Written task
Lines that include the string "algo" are the ones to copy from the entries below.

Data to use START

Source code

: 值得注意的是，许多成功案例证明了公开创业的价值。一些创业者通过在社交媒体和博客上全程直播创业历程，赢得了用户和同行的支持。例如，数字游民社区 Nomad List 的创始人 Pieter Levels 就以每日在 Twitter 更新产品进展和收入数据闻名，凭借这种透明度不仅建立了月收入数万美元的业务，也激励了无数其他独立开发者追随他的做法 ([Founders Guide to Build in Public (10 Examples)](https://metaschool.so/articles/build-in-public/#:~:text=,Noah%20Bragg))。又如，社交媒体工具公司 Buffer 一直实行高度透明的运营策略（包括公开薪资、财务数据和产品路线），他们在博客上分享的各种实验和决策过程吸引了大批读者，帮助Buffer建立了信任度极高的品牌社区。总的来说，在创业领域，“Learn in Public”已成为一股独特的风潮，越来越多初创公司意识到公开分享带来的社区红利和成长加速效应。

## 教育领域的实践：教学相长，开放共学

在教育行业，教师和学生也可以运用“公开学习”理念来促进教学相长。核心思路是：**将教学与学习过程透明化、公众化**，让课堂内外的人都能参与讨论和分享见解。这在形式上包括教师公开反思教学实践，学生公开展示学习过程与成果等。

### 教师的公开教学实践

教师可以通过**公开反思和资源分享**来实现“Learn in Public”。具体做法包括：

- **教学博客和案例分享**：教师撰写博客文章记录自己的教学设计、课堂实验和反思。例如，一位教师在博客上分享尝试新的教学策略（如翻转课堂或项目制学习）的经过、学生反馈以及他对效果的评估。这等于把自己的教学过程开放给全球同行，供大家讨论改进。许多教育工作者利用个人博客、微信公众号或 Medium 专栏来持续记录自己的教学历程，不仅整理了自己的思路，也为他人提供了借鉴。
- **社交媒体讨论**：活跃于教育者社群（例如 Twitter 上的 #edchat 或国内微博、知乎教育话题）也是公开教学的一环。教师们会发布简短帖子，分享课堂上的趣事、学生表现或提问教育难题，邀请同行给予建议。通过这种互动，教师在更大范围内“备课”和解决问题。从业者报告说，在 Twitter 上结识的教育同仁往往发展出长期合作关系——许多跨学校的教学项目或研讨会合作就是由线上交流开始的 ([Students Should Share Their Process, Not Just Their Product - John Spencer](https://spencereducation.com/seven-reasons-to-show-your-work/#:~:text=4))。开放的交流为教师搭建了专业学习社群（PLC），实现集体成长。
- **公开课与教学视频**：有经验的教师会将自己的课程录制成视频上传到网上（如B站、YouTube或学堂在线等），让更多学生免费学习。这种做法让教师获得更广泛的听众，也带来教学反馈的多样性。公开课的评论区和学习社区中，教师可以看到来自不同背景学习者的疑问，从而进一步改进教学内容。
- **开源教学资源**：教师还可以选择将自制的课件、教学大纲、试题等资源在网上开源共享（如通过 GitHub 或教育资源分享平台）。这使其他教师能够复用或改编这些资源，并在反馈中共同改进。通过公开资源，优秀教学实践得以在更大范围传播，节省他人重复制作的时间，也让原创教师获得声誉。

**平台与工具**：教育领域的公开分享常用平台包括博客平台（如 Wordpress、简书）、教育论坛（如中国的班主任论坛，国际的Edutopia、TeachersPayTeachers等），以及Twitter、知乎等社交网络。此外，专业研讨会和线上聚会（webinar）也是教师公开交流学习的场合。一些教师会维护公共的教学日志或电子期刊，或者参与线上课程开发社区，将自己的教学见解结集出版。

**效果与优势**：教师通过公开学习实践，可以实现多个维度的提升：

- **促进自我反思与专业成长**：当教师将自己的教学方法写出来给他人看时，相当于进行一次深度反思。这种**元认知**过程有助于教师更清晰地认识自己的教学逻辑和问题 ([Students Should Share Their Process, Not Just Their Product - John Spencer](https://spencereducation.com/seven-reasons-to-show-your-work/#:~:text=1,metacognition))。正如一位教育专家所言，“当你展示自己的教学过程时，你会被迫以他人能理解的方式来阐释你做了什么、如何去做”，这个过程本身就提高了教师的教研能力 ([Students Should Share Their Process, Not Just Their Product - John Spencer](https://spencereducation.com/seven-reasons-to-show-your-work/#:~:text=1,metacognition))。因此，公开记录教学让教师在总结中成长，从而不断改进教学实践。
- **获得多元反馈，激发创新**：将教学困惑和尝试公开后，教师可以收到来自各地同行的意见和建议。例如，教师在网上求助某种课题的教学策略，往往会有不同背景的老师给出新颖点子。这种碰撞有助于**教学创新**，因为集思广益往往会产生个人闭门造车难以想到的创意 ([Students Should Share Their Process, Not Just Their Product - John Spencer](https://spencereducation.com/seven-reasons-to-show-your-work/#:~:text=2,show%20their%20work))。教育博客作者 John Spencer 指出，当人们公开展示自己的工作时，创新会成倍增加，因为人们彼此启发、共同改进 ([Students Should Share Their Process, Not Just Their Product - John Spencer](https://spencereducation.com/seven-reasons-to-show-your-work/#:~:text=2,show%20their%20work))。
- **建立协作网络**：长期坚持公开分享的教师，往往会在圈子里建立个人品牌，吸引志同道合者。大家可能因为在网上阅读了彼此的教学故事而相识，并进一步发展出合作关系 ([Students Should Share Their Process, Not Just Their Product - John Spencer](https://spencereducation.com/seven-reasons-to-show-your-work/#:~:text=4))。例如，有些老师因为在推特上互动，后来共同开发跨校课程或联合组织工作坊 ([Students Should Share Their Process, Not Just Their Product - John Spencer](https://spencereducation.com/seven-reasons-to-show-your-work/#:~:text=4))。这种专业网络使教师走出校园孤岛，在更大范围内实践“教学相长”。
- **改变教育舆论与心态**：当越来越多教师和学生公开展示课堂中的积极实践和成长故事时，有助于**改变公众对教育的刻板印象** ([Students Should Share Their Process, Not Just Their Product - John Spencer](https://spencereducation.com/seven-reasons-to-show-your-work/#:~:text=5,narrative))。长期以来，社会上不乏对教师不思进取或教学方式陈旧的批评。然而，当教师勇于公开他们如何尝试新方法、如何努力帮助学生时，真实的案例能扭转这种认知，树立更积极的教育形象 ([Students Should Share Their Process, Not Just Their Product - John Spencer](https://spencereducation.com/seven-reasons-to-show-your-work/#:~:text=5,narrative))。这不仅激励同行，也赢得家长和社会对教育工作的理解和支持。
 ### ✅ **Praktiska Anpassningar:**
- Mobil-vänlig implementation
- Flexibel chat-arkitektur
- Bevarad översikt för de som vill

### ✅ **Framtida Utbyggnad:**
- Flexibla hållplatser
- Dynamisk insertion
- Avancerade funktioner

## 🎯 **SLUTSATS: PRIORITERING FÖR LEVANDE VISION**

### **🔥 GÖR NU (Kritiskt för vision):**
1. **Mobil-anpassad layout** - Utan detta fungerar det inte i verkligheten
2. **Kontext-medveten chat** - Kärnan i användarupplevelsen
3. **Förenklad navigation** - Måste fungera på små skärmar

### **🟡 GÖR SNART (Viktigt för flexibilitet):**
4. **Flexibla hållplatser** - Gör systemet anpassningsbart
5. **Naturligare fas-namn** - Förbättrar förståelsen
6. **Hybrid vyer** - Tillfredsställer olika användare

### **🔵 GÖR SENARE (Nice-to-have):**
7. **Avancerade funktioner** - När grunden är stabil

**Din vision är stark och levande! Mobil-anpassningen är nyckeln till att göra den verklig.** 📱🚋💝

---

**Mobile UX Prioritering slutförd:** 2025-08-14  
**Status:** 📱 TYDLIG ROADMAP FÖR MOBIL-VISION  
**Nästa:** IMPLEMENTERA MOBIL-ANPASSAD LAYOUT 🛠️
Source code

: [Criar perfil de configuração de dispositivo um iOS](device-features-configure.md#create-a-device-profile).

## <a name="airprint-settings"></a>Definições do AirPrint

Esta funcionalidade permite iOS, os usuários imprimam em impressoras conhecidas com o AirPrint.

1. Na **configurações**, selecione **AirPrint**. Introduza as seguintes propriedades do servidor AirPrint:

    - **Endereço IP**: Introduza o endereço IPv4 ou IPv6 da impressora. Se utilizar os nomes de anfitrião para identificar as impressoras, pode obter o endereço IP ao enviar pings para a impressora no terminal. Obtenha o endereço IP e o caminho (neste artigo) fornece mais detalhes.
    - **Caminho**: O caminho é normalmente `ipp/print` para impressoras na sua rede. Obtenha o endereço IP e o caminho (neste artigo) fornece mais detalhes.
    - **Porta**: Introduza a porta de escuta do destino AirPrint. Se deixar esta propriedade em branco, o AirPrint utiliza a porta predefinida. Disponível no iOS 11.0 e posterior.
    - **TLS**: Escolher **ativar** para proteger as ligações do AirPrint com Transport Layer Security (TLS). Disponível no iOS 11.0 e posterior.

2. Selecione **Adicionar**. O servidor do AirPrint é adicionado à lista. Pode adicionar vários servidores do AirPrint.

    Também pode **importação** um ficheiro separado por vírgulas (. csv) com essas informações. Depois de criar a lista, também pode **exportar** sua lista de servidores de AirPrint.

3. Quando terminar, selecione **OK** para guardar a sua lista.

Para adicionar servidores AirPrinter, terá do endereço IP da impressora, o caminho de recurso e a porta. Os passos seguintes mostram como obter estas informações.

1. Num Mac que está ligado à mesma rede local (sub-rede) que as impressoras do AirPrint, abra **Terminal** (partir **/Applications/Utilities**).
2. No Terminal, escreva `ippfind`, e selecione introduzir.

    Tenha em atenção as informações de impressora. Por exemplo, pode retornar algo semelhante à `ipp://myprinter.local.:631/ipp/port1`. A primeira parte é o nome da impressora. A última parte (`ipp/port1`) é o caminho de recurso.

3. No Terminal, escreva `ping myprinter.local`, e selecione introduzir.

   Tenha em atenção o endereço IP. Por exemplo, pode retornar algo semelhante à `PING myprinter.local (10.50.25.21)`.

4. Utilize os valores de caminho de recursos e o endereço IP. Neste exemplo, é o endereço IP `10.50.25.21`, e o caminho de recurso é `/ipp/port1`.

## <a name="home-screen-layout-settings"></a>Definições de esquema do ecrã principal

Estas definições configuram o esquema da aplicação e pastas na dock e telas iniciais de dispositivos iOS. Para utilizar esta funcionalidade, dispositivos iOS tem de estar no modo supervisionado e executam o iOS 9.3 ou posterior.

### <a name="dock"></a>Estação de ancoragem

Data to use END

Task output
    Tenha em atenção as informações de impressora. Por exemplo, pode retornar algo semelhante à `ipp://myprinter.local.:631/ipp/port1`. A primeira parte é o nome da impressora. A última parte (`ipp/port1`) é o caminho de recurso.
   Tenha em atenção o endereço IP. Por exemplo, pode retornar algo semelhante à `PING myprinter.local (10.50.25.21)`.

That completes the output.